Árvores margeavam o caminho e, de novo, grandes rochedos surgiram de ambos os lados. Apesar de estarmos abrigados, podíamos ouvir o sibilar do vento. O frio aumentava e a neve começou a cair, em flocos muito finos. O vento ainda nos trazia o latido dos cães, embora cada vez mais fracos. O uivo dos lobos parecia, ao contrário, cada vez mais próximo. Tive receio de que os cavalos partilhassem meu medo. O cocheiro, contudo, parecia imperturbável; olhava ora para a esquerda, ora para a direita, mas eu não conseguia distinguir coisa alguma no meio da escuridão.

De repente, vi brilhar uma luz azulada à esquerda. O cocheiro a viu no mesmo momento; deteve, imediatamente, os cavalos, saltou do carro e sumiu nas trevas. Eu não sabia o que fazer, principalmente com o uivo dos lobos cada vez mais perto; mas, enquanto estava pensando, o cocheiro reapareceu e, sem dizer uma palavra, sentou-se no seu lugar e continuamos a viagem. Creio que adormeci, e comecei a sonhar com o incidente, pois ele se repetiu indefinidamente, e agora, relembrando-me, tenho a impressão de um pesadelo horrível. Certa vez, a chama apareceu tão perto da estrada que, apesar da escuridão que nos cercava, pude distinguir as feições do cocheiro. Ele se dirigia rapidamente para o ponto onde aparecia a chama azulada — que devia ser muito fraca, pois não parecia iluminar o local situado em torno dela — e, apanhando algumas pedras, arranjava-as de certo modo. Certa vez, surgiu um estranho efeito ótico: quando o cocheiro ficou entre mim e a chama não, obstruiu sua luz fantasmagórica. Isso me intrigou, mas o efeito foi momentâneo. Depois, as chamas azuis sumiram entre a escuridão, com o uivo dos lobos em torno de nós, como se os animais nos estivessem seguindo, num círculo envolvente.

Afinal, houve uma ocasião era que o cocheiro avançou mais do que das outras vezes e, durante sua ausência, os animais começaram a relinchar e pinotear, apavorados. Não compreendi o motivo disso, pois o uivo dos lobos cessara inteiramente; justamente então, a lua, irrompendo entre as nuvens escuras, surgiu atrás de um rochedo e, à sua luz, vi um círculo de lobos, com os dentes pontiagudos e as línguas pendentes. Senti-me paralisado pelo medo.

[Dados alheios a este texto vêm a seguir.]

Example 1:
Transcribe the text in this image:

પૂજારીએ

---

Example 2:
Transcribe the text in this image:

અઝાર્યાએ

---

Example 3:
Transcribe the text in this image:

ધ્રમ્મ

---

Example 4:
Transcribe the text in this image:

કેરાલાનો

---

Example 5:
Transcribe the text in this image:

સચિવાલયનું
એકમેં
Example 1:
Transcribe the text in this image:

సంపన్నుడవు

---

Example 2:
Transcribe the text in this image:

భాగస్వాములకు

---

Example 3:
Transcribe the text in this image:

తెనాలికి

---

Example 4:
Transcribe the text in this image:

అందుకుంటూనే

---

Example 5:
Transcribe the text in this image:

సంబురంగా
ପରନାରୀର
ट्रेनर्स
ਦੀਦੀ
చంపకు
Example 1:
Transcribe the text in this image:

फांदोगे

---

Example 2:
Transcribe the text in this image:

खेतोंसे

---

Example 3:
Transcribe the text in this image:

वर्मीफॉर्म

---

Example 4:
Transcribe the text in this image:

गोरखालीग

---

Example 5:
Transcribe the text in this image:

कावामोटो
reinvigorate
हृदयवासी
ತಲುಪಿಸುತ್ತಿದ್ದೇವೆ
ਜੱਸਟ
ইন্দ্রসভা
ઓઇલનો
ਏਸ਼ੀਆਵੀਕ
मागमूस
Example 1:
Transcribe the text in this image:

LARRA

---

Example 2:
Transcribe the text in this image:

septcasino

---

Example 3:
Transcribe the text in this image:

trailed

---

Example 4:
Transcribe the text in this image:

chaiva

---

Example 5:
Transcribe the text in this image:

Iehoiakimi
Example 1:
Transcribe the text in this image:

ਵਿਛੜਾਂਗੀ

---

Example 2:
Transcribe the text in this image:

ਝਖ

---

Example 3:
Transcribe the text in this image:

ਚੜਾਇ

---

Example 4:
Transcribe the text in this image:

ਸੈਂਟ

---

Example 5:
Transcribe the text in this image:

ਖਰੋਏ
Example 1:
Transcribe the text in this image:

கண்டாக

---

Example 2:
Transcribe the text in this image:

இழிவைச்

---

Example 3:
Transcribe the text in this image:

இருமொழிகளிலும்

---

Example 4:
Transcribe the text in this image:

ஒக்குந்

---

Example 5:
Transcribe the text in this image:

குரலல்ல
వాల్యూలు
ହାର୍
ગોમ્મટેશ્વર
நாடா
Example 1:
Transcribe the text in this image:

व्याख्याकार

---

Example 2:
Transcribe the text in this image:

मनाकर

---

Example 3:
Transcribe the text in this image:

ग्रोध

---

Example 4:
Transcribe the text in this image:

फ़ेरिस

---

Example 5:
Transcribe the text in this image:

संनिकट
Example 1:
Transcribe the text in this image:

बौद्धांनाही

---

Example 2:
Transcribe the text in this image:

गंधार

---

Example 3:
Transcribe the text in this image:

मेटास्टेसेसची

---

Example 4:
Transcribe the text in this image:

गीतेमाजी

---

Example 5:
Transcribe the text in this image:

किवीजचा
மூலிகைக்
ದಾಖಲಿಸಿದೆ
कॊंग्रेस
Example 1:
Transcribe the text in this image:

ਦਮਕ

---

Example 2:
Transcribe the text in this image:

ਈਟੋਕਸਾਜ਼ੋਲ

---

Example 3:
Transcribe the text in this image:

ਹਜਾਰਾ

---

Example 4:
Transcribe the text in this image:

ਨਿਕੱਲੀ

Todos juntos, os lobos começaram a uivar, como se a lua tivesse algum efeito peculiar sobre eles. Os cavalos empinavam, desesperados, mas o círculo vivo do terror os cercava por todos os lados e eles tinham de ficar dentro dele. Gritei chamando o cocheiro, pois compreendi que a única solução seria tentar romper o círculo dos lobos, e, para ajudá-lo a se aproximar, comecei a gritar e bater com as mãos no lado de fora da caleça, na esperança de assustar os lobos que estavam daquele lado, e dar ao cocheiro uma oportunidade de se aproximar. Como ele chegou, não sei, mas o fato é que ouvi sua voz, dando uma ordem imperiosa e, olhando para a direção de onde partia o som, eu o vi de pé na estrada. Agitou os braços, como que afastando algum obstáculo impalpável e os lobos recuaram. Nesse momento, uma pesada nuvem obscureceu a lua, e as trevas reinaram outra vez.

Quando pude distinguir as coisas de novo, o cocheiro estava entrando na caleça, e os lobos tinham desaparecido. Era tão estranho que um pavor indizível me dominou e tive medo até de falar ou me mexer. Continuamos a subir, descendo às vezes, mas quase sempre subindo. De repente, notei que o cocheiro estava fazendo os cavalos entrarem no pátio de um vasto castelo arruinado, de como nas janelas não vinha um só raio de luz.